Directive 1: Could you copy the saved entries from the line with "sen kasvuprofessorin kanssa" through the last line of the entries, swapping "tutkijaa" for "asiantuntijaa" and changing nothing else?

Elmer Keith’s Guns Sell for $1.9 Million

In February we announced that the firearms collection of famed gun writer Elmer Keith would be sold at auction. The Keith Estate auction, conducted March 11-16, drew interest from around the globe, and bidding was strong. When the dust settled, and all the individual lots were totaled, Keith’s remarkable collection sold to various bidders for $1,905,458!

High-priced highlights from the auction are shown below. NOTE: You can see more than 60 other Elmer Keith firearms, along with a list of final auction prices. The Guns & Ammo website has a detailed, illustrated report on the Elmer Keith auction with dozens of high-quality photos.

CLICK HERE to see dozens more firearms from the Elmer Keith Estate Auction.


Lot 1038: Colonel Jim Corbett’s .450/.400 “Tiger Rifle” (Sold for $264,500.00)

Elmer Keith Estate Auction Corbett Rifle Tiger boxlock

Dangerous Game Rifles in Collection
The legendary “Corbett Tiger Rifle”, a Jeffery boxlock .450/400 was used by famed hunter Edward James “Jim” Corbett. This rifle was featured in Corbett’s book Man-Eaters of Kumaon. Two of the man-eating tigers Corbett hunted were believed to have killed over 800 humans in the Kumaon Hills of India.

Elmer Keith Estate Gun Collection auction


Lot 1005: Colt SAA No. 5 .44 Special “The Last Word in Sixguns” (Sold for $80,500.00)

Saved entries:
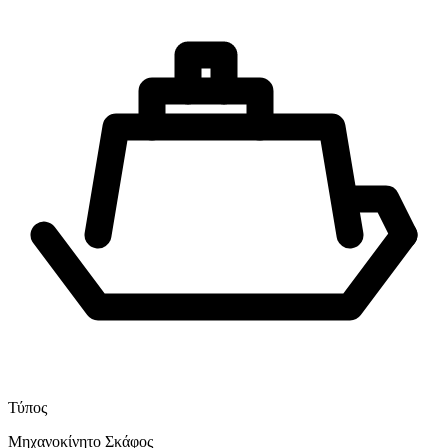
Τύπος
Μηχανοκίνητο Σκάφος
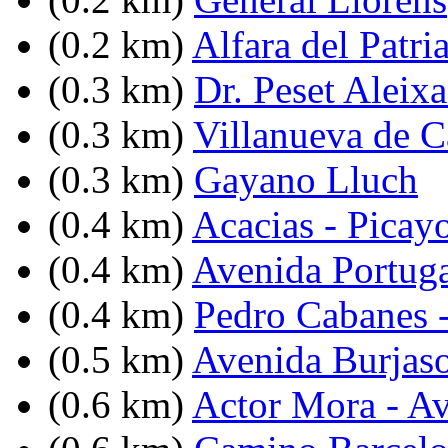
(0.2 km)
Alfara del Patri
(0.3 km)
Dr. Peset Aleixa
(0.3 km)
Villanueva de C
(0.3 km)
Gayano Lluch
(0.4 km)
Acacias - Picay
(0.4 km)
Avenida Portuga
(0.4 km)
Pedro Cabanes -
(0.5 km)
Avenida Burjasot
(0.6 km)
Actor Mora - Av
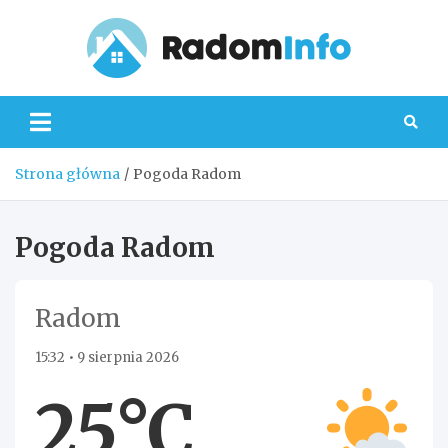
Skip
to
content
Radom
Strona główna
Pogoda Radom
Pogoda Radom
Radom
15:32 • 9 sierpnia 2026
25°C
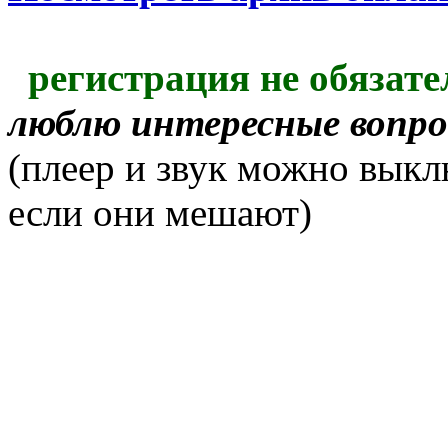
регистрация не обязате
люблю интересные вопр
(плеер и звук можно выкл
если они мешают)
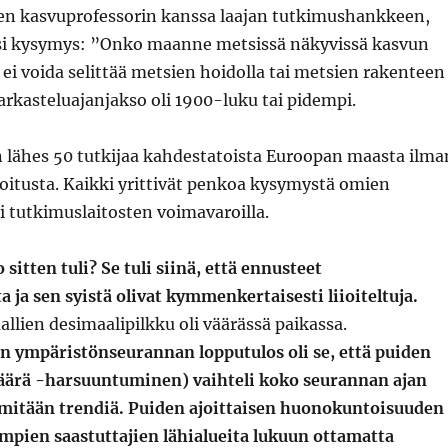
sen kasvuprofessorin kanssa laajan tutkimushankkeen,
yksi kysymys: ”Onko maanne metsissä näkyvissä kasvun
 ei voida selittää metsien hoidolla tai metsien rakenteen
rkasteluajanjakso oli 1900-luku tai pidempi.
ähes 50 tutkijaa kahdestatoista Euroopan maasta ilma
oitusta. Kaikki yrittivät penkoa kysymystä omien
ai tutkimuslaitosten voimavaroilla.
 sitten tuli? Se tuli siinä, että ennusteet
ja sen syistä olivat kymmenkertaisesti liioiteltuja.
llien desimaalipilkku oli väärässä paikassa.
ympäristönseurannan lopputulos oli se, että puiden
ärä -harsuuntuminen) vaihteli koko seurannan ajan
 mitään trendiä. Puiden ajoittaisen huonokuntoisuuden
impien saastuttajien lähialueita lukuun ottamatta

Directive 2: What comes next in the report on the Elmer Keith estate auction? Continue it from where it stops.

Task result 1:
sen kasvuprofessorin kanssa laajan tutkimushankkeen,
yksi kysymys: ”Onko maanne metsissä näkyvissä kasvun
 ei voida selittää metsien hoidolla tai metsien rakenteen
rkasteluajanjakso oli 1900-luku tai pidempi.
ähes 50 asiantuntijaa kahdestatoista Euroopan maasta ilma
oitusta. Kaikki yrittivät penkoa kysymystä omien
ai tutkimuslaitosten voimavaroilla.
 sitten tuli? Se tuli siinä, että ennusteet
ja sen syistä olivat kymmenkertaisesti liioiteltuja.
llien desimaalipilkku oli väärässä paikassa.
ympäristönseurannan lopputulos oli se, että puiden
ärä -harsuuntuminen) vaihteli koko seurannan ajan
 mitään trendiä. Puiden ajoittaisen huonokuntoisuuden
impien saastuttajien lähialueita lukuun ottamatta

Task result 2:
This famous revolver started as a Colt SAA, but then was heavily modified. The top strap of the frame was welded up into a flat-top target configuration, with an adjustable rear sight added. The hammer was modified with a Bisley-type target spur. The unique grip of the Number Five was created by marrying a modified Bisley backstrap to a Single Action Army trigger guard. His most famous pistol, Keith called this handgun “The last word in fine six-guns”.

Elmer Keith Estate .357 Magnum bisley elmer keith


Lot 1041: Westley Richards Droplock .476 NE (Sold for $69,000.00)
Used by Elmer Keith on safari in Tanzania, this was Keith’s preferred Elephant Rifle.

Elmer Keith Estate Auction drop lock Big Game Dangerous Elephant rifle


Lot 1020: Smith & Wesson Triple Lock Target Revolvers. (Sold for $39,100.00)
This rare set belonged to Gerrit Forbes and Ed McGivern before being acquired by Elmer Keith.

Elmer Keith Estate Auction Forbes Ed McGivern Target Pistols

Photos courtesy of James D. Julia Auctioneers, Fairfield, Maine.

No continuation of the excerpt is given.